Cahill is correct that the study’s authors did not find these 12 nucleotides in the other viruses to which they compared SARS-CoV-2, namely bat coronaviruses and a pangolin coronavirus. However, the authors did not conclude that this difference could not happen naturally. In fact, they stated that other human coronaviruses also harbour these sites. This shows that there are examples of naturally occurring viruses which contain this polybasic cleavage site, and that this feature is not indicative of human engineering.
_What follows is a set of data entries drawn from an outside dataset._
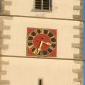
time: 3:32
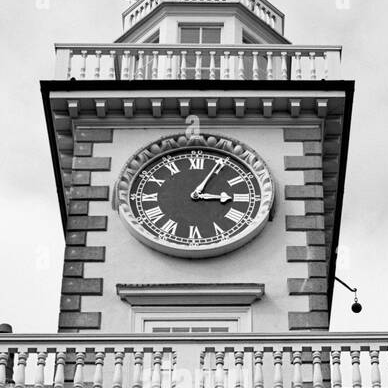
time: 3:04
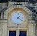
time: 1:21
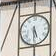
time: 5:30
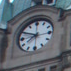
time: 7:49
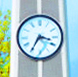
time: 3:34
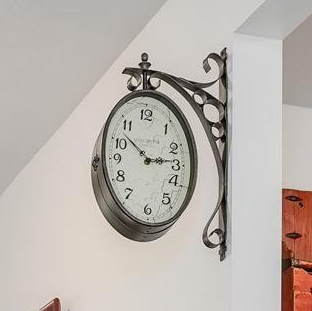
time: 2:48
Vincent Racaniello, professor of virology at Columbia University, showed in this blog post that the furin cleavage site can be observed in MERS-CoV and human coronaviruses that cause the common cold.

Cahill’s suggestion that the virus must have been manipulated in a lab directly contradicts the conclusions of the authors whose study she references: “Our analyses clearly show that SARS-CoV-2 is not a laboratory construct or a purposefully manipulated virus.”

Claim 15:

Cahill: “The PhD student from this lab [in Wuhan] died and it was at her funeral, it seems, in Wuhan that people started to get the initial symptoms [of COVID-19] after her funeral.”

There is no evidence indicating that the outbreak started at a funeral, or that someone in a lab in Wuhan, China—presumably the Wuhan Institute of Virology which studied coronaviruses and has been the center of conspiracy theories claiming that the lab created the virus—was patient zero.

The origin of the virus has not yet been confirmed, but the current most likely and scientifically supported theory is that it jumped from animals to humans and spread by human to human contact before several infections were identified at a wet market in Wuhan, China. This theory is supported by the fact that the first known case of COVID-19 had no known link to the market and neither did about one-third of later patients in the first cohort examined[14].

UPDATE (4 June 2020):
After significant concerns were raised about the integrity of a study by Mehra et al. published in the Lancet, which claimed to show that COVID-19 patients treated with hydroxychloroquine had poorer survival and were more likely to experience abnormal heart rhythms, we removed it from this review (originally discussed under Claim 6) and from the References list on 3 June 2020. On 4 June 2020, the study was retracted.